THE PROBLEM =
Copy each line from the data that has the word "politiku" in it.

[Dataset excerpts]
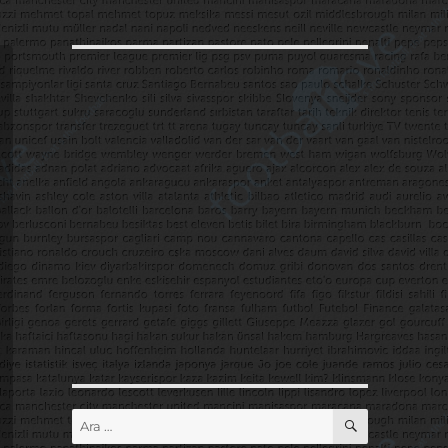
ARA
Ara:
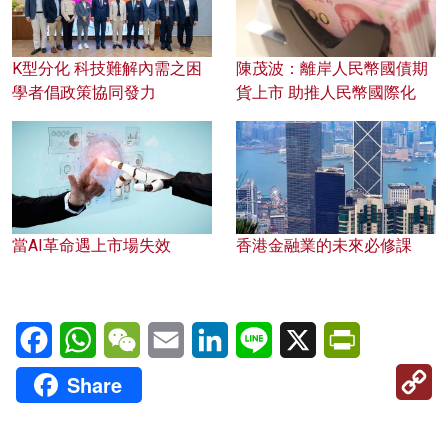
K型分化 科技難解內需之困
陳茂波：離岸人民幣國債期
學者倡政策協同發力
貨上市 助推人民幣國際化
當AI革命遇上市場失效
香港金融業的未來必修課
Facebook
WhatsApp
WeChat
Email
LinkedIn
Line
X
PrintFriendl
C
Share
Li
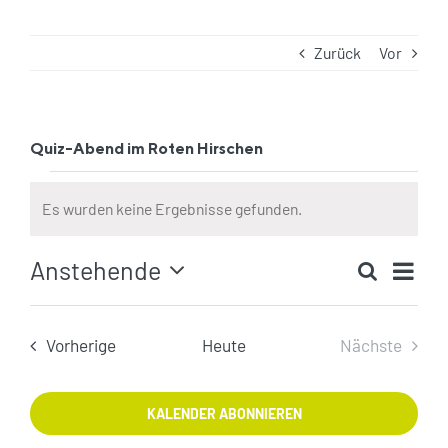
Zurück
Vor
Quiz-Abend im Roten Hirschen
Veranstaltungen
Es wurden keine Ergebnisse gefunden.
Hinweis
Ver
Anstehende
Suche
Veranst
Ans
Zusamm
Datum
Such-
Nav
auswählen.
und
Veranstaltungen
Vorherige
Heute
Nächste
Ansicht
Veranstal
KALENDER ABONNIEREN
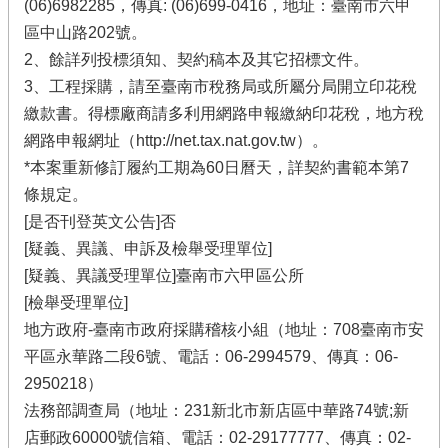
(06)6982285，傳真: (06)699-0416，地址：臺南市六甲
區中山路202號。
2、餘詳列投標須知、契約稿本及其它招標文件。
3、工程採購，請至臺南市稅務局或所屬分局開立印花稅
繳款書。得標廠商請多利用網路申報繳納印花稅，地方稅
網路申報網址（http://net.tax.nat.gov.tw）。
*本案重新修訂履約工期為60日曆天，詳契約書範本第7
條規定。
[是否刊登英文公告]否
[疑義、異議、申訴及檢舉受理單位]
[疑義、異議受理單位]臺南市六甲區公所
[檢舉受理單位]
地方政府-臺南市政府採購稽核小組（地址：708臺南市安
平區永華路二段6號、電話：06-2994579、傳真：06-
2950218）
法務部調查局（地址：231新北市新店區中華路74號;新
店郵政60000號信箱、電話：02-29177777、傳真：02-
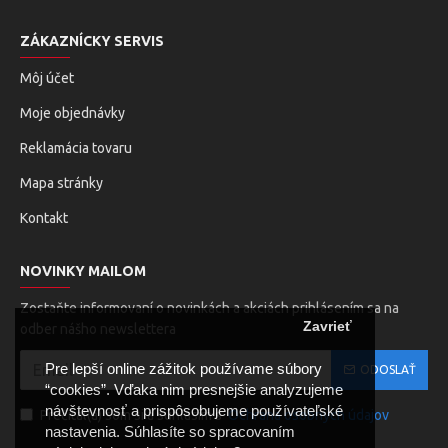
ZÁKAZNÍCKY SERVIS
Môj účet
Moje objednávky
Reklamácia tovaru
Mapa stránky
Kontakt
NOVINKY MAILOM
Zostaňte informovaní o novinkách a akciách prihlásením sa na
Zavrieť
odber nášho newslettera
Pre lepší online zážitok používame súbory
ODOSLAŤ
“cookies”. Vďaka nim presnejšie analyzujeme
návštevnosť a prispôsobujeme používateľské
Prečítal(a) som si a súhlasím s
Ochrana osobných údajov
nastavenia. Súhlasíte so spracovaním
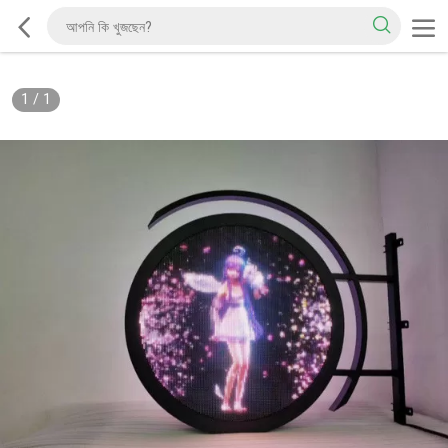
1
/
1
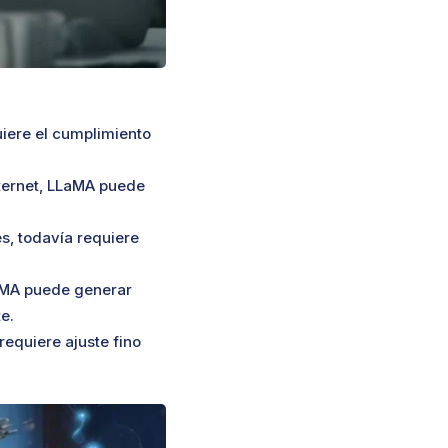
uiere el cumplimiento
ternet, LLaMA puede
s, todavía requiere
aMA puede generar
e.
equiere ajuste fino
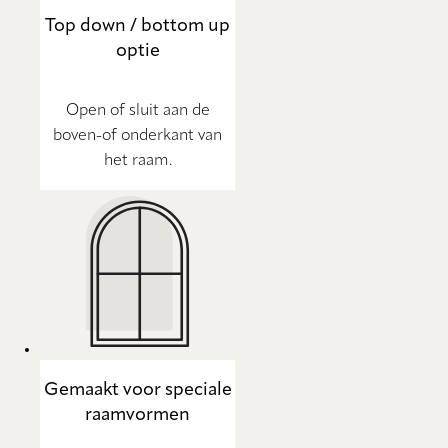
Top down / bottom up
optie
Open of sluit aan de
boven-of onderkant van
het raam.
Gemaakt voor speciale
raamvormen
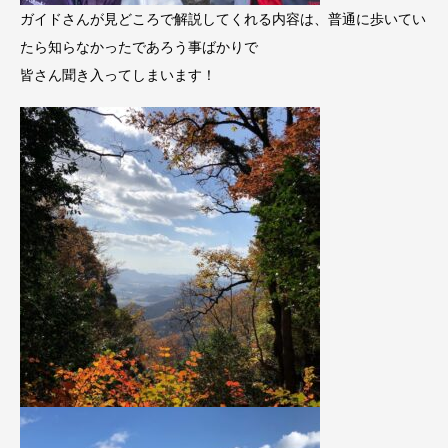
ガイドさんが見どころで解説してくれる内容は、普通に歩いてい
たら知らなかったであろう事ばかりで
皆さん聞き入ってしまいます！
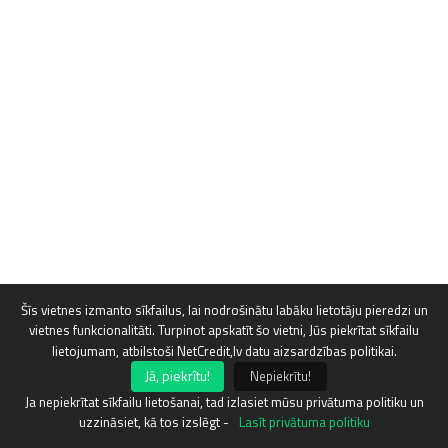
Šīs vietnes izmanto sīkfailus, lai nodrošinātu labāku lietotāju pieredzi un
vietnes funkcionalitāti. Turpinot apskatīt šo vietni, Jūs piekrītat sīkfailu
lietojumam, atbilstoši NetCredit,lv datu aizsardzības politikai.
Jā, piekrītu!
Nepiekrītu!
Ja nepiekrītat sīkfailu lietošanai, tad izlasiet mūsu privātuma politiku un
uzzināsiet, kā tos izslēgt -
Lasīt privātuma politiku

YOUR RESPONSE =
Ja nepiekrītat sīkfailu lietošanai, tad izlasiet mūsu privātuma politiku un
Lasīt privātuma politiku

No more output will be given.